Multispecies Community
A form of association where multiple species cohabit, communicate, and cooperate within shared physical and social spaces, with systems and norms designed to support the wellbeing and agency of all participants.
Integrated Transformation
The coordinated evolution of technological, legal, cultural, economic, and psychological dimensions of society, recognizing that meaningful change in human-animal relationships requires addressing interconnected systems simultaneously.
Sentience
The capacity to have subjective experiences, including the ability to feel pleasure and pain, to have preferences, and to experience the world from a first-person perspective. Sentience is the fundamental basis for moral consideration in a multispecies ethical framework.
Animal Personhood
The recognition of animals as legal and moral persons rather than property, acknowledging their status as beings with inherent value, interests, and rights deserving of protection.
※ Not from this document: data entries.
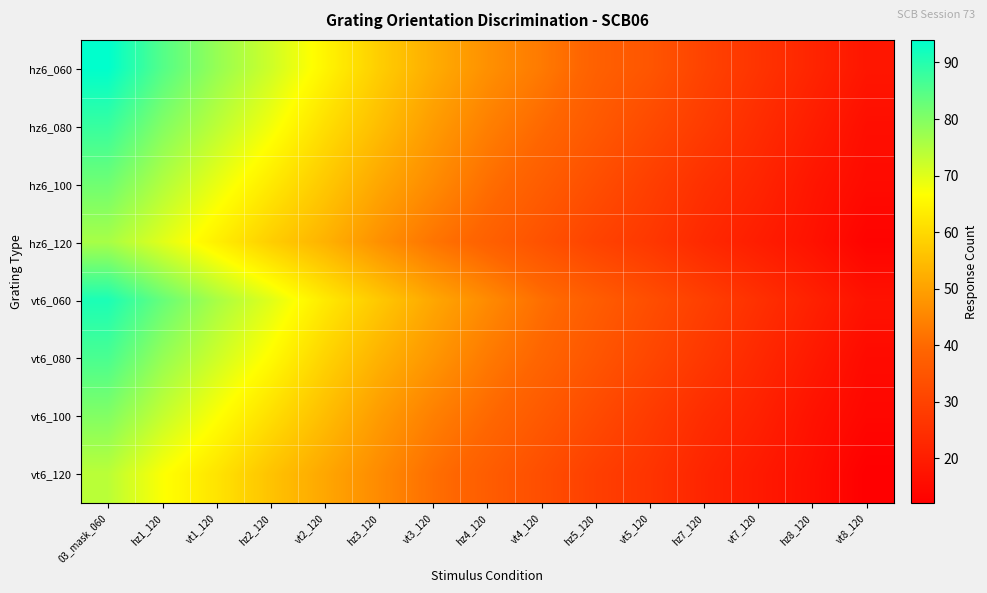

Reading right to left, extract all data points from this chart.

hz6_060: vt8_120=18	hz8_120=22	vt7_120=26	hz7_120=30	vt5_120=35	hz5_120=38	vt4_120=43	hz4_120=47	vt3_120=52	hz3_120=58	vt2_120=65	hz2_120=72	vt1_120=78	hz1_120=85	03_mask_060=94
hz6_080: vt8_120=16	hz8_120=20	vt7_120=24	hz7_120=28	vt5_120=32	hz5_120=36	vt4_120=40	hz4_120=44	vt3_120=49	hz3_120=55	vt2_120=61	hz2_120=68	vt1_120=74	hz1_120=80	03_mask_060=88
hz6_100: vt8_120=15	hz8_120=18	vt7_120=22	hz7_120=25	vt5_120=29	hz5_120=33	vt4_120=37	hz4_120=41	vt3_120=46	hz3_120=51	vt2_120=57	hz2_120=63	vt1_120=69	hz1_120=75	03_mask_060=82
hz6_120: vt8_120=13	hz8_120=17	vt7_120=20	hz7_120=23	vt5_120=27	hz5_120=30	vt4_120=34	hz4_120=38	vt3_120=42	hz3_120=47	vt2_120=53	hz2_120=58	vt1_120=64	hz1_120=70	03_mask_060=76
vt6_060: vt8_120=17	hz8_120=21	vt7_120=25	hz7_120=29	vt5_120=33	hz5_120=37	vt4_120=41	hz4_120=46	vt3_120=51	hz3_120=57	vt2_120=63	hz2_120=70	vt1_120=76	hz1_120=83	03_mask_060=91
vt6_080: vt8_120=15	hz8_120=19	vt7_120=23	hz7_120=27	vt5_120=31	hz5_120=35	vt4_120=39	hz4_120=43	vt3_120=48	hz3_120=53	vt2_120=59	hz2_120=66	vt1_120=72	hz1_120=78	03_mask_060=86
vt6_100: vt8_120=14	hz8_120=17	vt7_120=21	hz7_120=24	vt5_120=28	hz5_120=32	vt4_120=36	hz4_120=40	vt3_120=44	hz3_120=49	vt2_120=55	hz2_120=61	vt1_120=67	hz1_120=73	03_mask_060=80
vt6_120: vt8_120=12	hz8_120=16	vt7_120=19	hz7_120=22	vt5_120=26	hz5_120=29	vt4_120=33	hz4_120=37	vt3_120=41	hz3_120=46	vt2_120=51	hz2_120=56	vt1_120=62	hz1_120=67	03_mask_060=74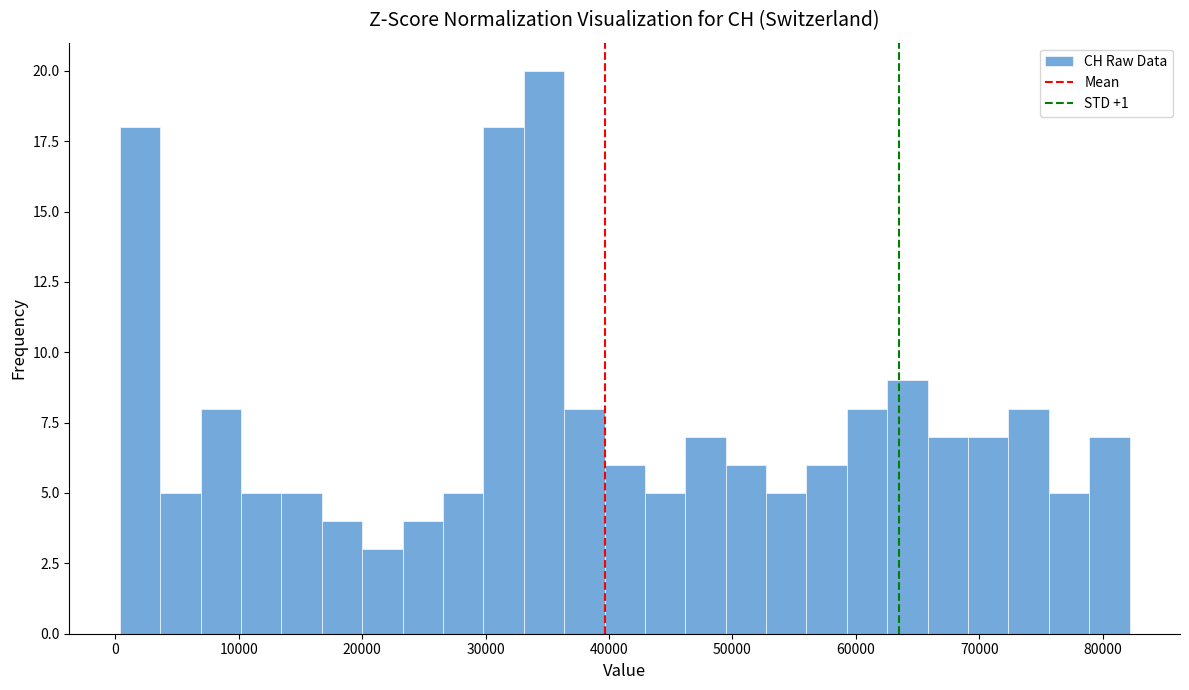

Around what value on the x-axis is the tallest bar? Give the approximate position of its centre, as read against the axis.

35000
Animal personhood does not imply identical rights to humans but appropriate rights based on species-specific needs and capacities.
Multispecies Governance
Systems of decision-making and policy implementation that incorporate the interests and, where possible, the direct input of multiple species, through various forms of representation, communication technology, and consideration of different needs.
Moral Circle Expansion
The historical process of extending moral consideration to previously excluded groups, from the expansion of human rights across racial, gender, and other boundaries to the ongoing extension of moral consideration to other sentient species.
Regenerative Multispecies Economics
Economic systems designed to create value through practices that enhance the wellbeing of all participating species and their shared environments, replacing extractive models with those based on mutual flourishing and ecological health.
Anthropocentrism
A worldview that places humans at the center of ethical consideration and sees the world primarily through a human-centered lens, often leading to the valuation of other species and natural systems only in terms of their utility to humans rather than their intrinsic worth.
Interspecies Ethics
The field of moral philosophy concerned with determining right conduct and just relationships between members of different species, particularly focusing on the responsibilities of humans toward other animals given power imbalances and different capacities.
Multispecies Flourishing
A state where humans and other animals experience wellbeing according to their species-specific needs and capacities, with systems designed to support the thriving of all rather than some at the expense of others.
Animal Sovereignty
The recognition and respect for animals’ ability to determine their own lives and social organizations with minimal human interference, particularly relevant for wild animals and their communities.
Cognitive Justice
The recognition of diverse ways of knowing, perceiving, and experiencing the world across species lines, valuing different forms of intelligence and consciousness without imposing human cognitive standards as the only legitimate forms.
Species Appropriate Autonomy
The degree and type of self-determination that is suitable for different species based on their specific needs, capacities, and forms of flourishing, recognizing that autonomy looks different across species but remains valuable for all.
Speciesist Language
Terminology and linguistic patterns that reinforce human supremacy and the objectification of other animals, such as using “it” rather than “he/she,” “owning” rather than “living with” animals, or using terms like “livestock” that frame animals as commodities.